Shahinur Pasha Chowdhury (; born 1985) is a Bangladeshi politician and a former Jatiya Sangsad member representing the Sunamganj-3 constituency during 2005–2006. He was elected a member of parliament for the first time in July 2005 after the death of incumbent Abdus Samad Azad, a Awami League Presidium member.

Early life and education
Chowdhury was born in 1985 to a Bengali Muslim family in Patli Union, Jagannathpur, Sunamganj District, Bangladesh. He completed a Masters from Hadith studies at the Jamia Qasimul Uloom Madrasa, and then completed a degree at the Murari Chand College. After that, he studied law at the University of Dhaka.

Career 
In 1991, Chowdhury was affiliated with Chhatra Jamiat Bangladesh. He was the Central General Secretary. He is the Joint General Secretary of the Jamiat Ulema-e-Islam Bangladesh. Member of the Parliament elected from Sunamganj-3 constituency.
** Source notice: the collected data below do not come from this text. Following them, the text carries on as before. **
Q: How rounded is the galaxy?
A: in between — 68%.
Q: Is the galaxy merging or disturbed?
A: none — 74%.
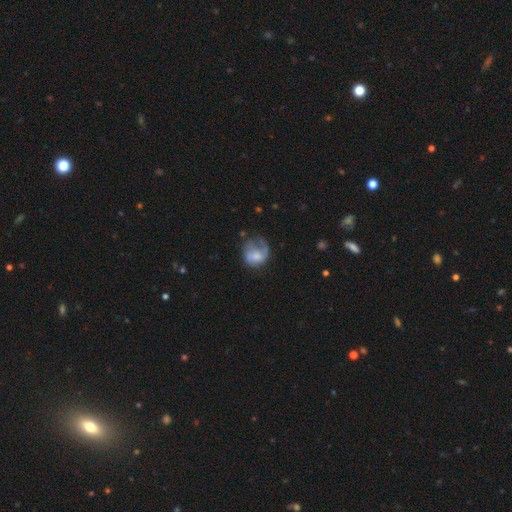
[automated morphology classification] smooth 48%, featured or disk 44%, star or artifact 8%. Down the decision tree: merging — major disturbance (39%).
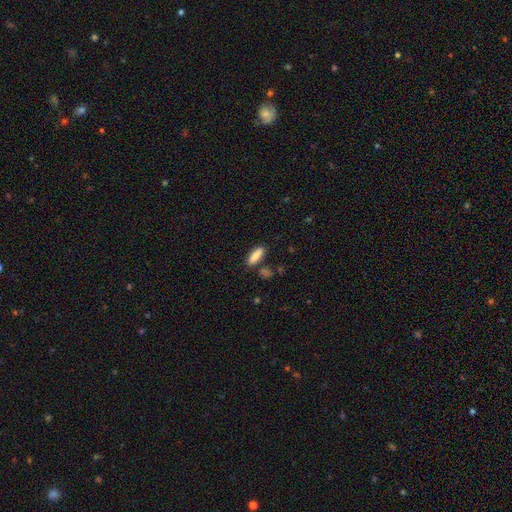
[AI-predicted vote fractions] Q: Smooth or featured?
A: smooth (86%); runner-up: featured or disk (7%)
Q: How rounded?
A: cigar-shaped (52%); runner-up: in between (46%)
Q: Merging?
A: none (82%); runner-up: minor disturbance (11%)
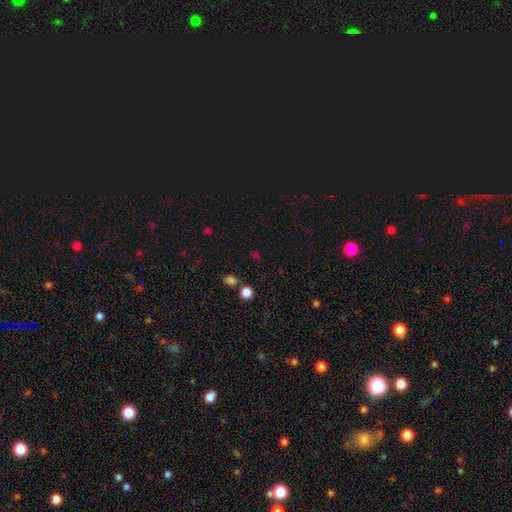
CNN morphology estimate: A smooth galaxy with no disk features (57%) that is round (76%). Merging: none (76%).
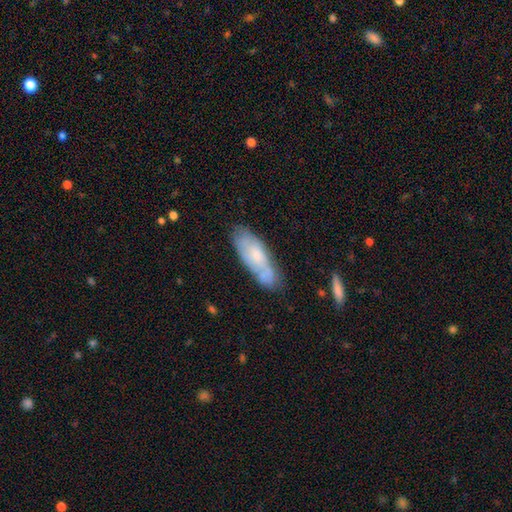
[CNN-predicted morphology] smooth_or_featured: smooth (p=0.51) [alt: featured or disk p=0.41]
how_rounded: in between (p=0.62) [alt: cigar-shaped p=0.36]
merging: none (p=0.66) [alt: minor disturbance p=0.22]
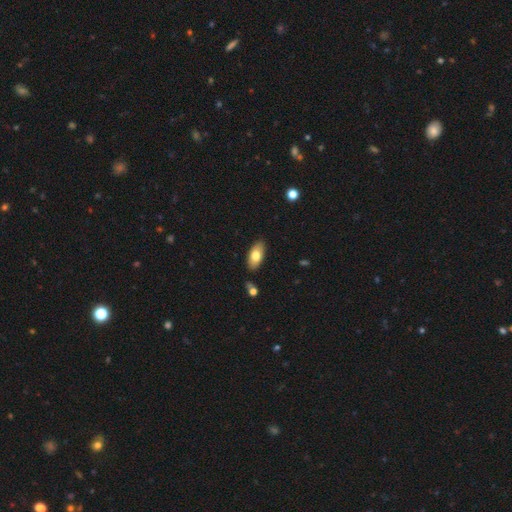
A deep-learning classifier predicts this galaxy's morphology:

He was elected a member of parliament for the first time after the death of former Foreign Minister Abdus Samad Azad, a member of the Awami League Presidium in the 2005.

Chowdhury unsuccessfully contested the 2008 and 2018 elections as a candidate of the four party alliance led by Bangladesh Nationalist Party and Jatiya Oikya Front.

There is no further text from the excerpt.